## ACTIVITY
From the line containing "to induce certain" to the last line of the records below, repeat every line exactly and add nothing else.

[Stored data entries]

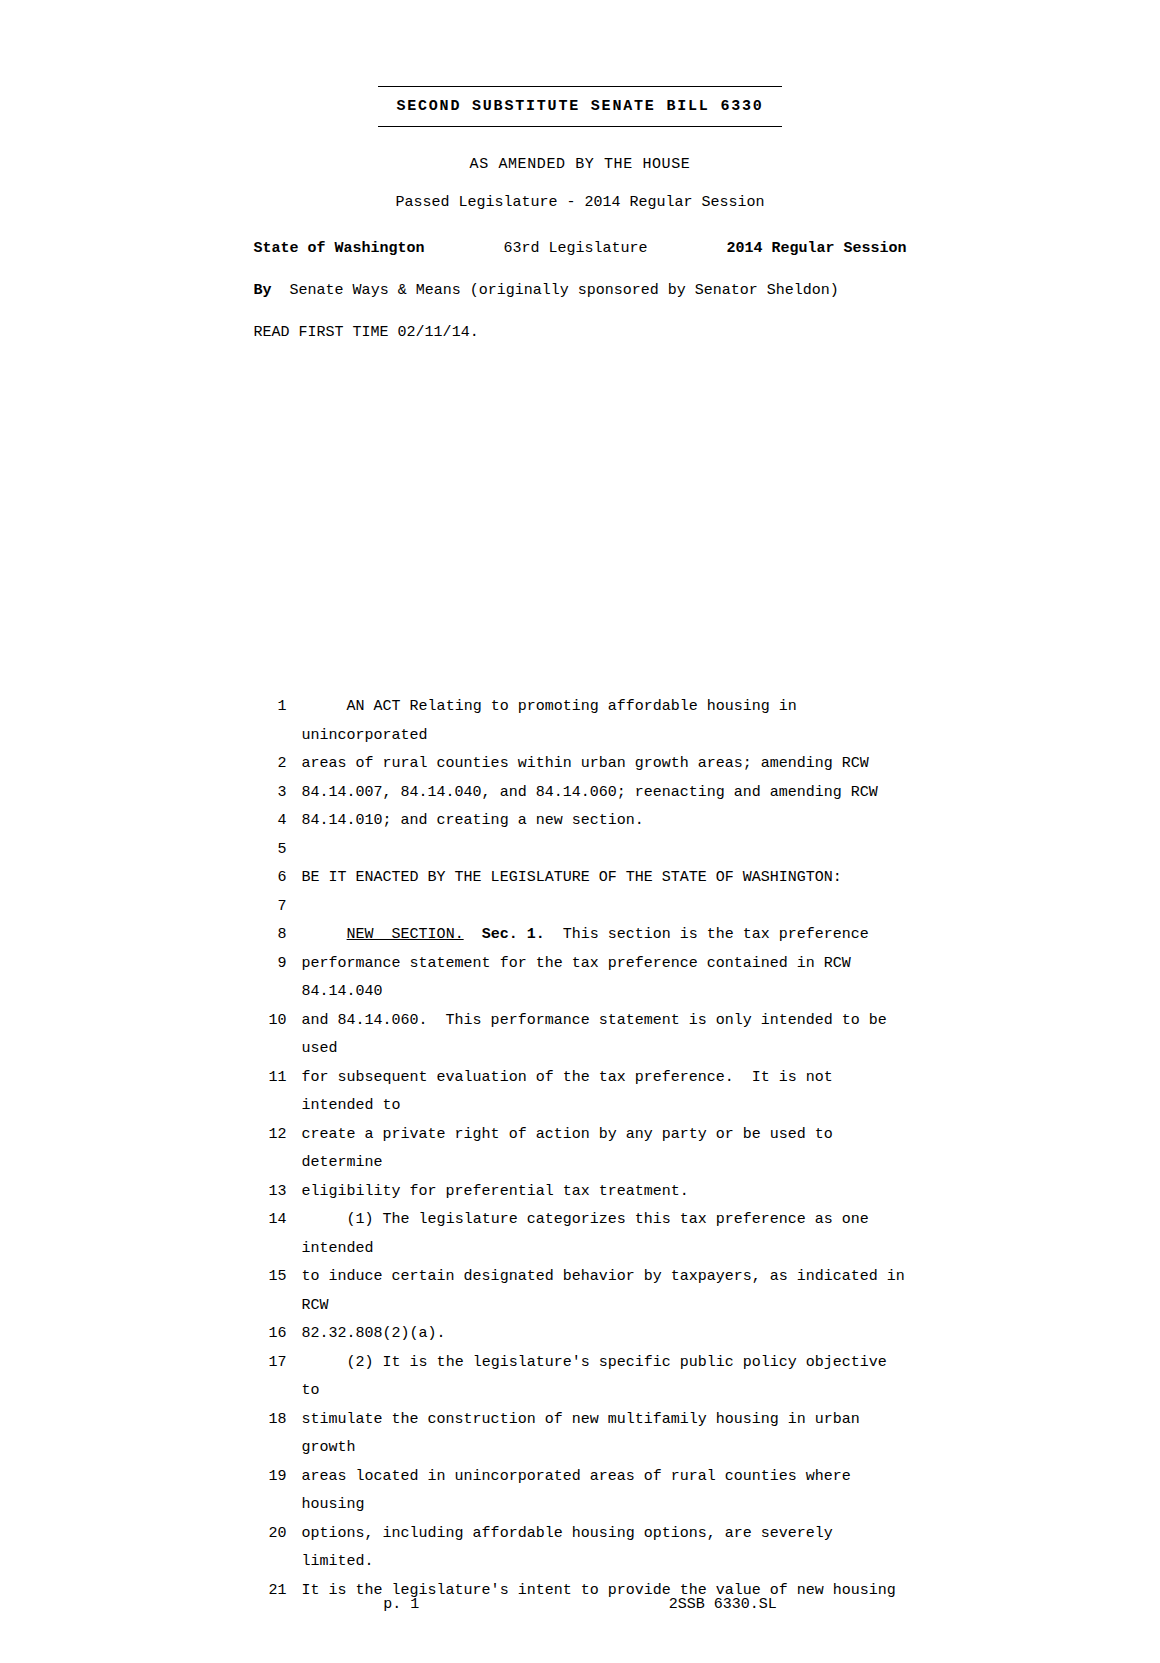SECOND SUBSTITUTE SENATE BILL 6330
AS AMENDED BY THE HOUSE
Passed Legislature - 2014 Regular Session
State of Washington 63rd Legislature 2014 Regular Session
By Senate Ways & Means (originally sponsored by Senator Sheldon)
READ FIRST TIME 02/11/14.
AN ACT Relating to promoting affordable housing in unincorporated
areas of rural counties within urban growth areas; amending RCW
84.14.007, 84.14.040, and 84.14.060; reenacting and amending RCW
84.14.010; and creating a new section.
BE IT ENACTED BY THE LEGISLATURE OF THE STATE OF WASHINGTON:
NEW SECTION. Sec. 1. This section is the tax preference
performance statement for the tax preference contained in RCW 84.14.040
and 84.14.060. This performance statement is only intended to be used
for subsequent evaluation of the tax preference. It is not intended to
create a private right of action by any party or be used to determine
eligibility for preferential tax treatment.
(1) The legislature categorizes this tax preference as one intended
to induce certain designated behavior by taxpayers, as indicated in RCW
82.32.808(2)(a).
(2) It is the legislature's specific public policy objective to
stimulate the construction of new multifamily housing in urban growth
areas located in unincorporated areas of rural counties where housing
options, including affordable housing options, are severely limited.
It is the legislature's intent to provide the value of new housing
p. 1 2SSB 6330.SL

## SOLUTION BELOW
to induce certain designated behavior by taxpayers, as indicated in RCW
82.32.808(2)(a).
(2) It is the legislature's specific public policy objective to
stimulate the construction of new multifamily housing in urban growth
areas located in unincorporated areas of rural counties where housing
options, including affordable housing options, are severely limited.
It is the legislature's intent to provide the value of new housing
p. 1 2SSB 6330.SL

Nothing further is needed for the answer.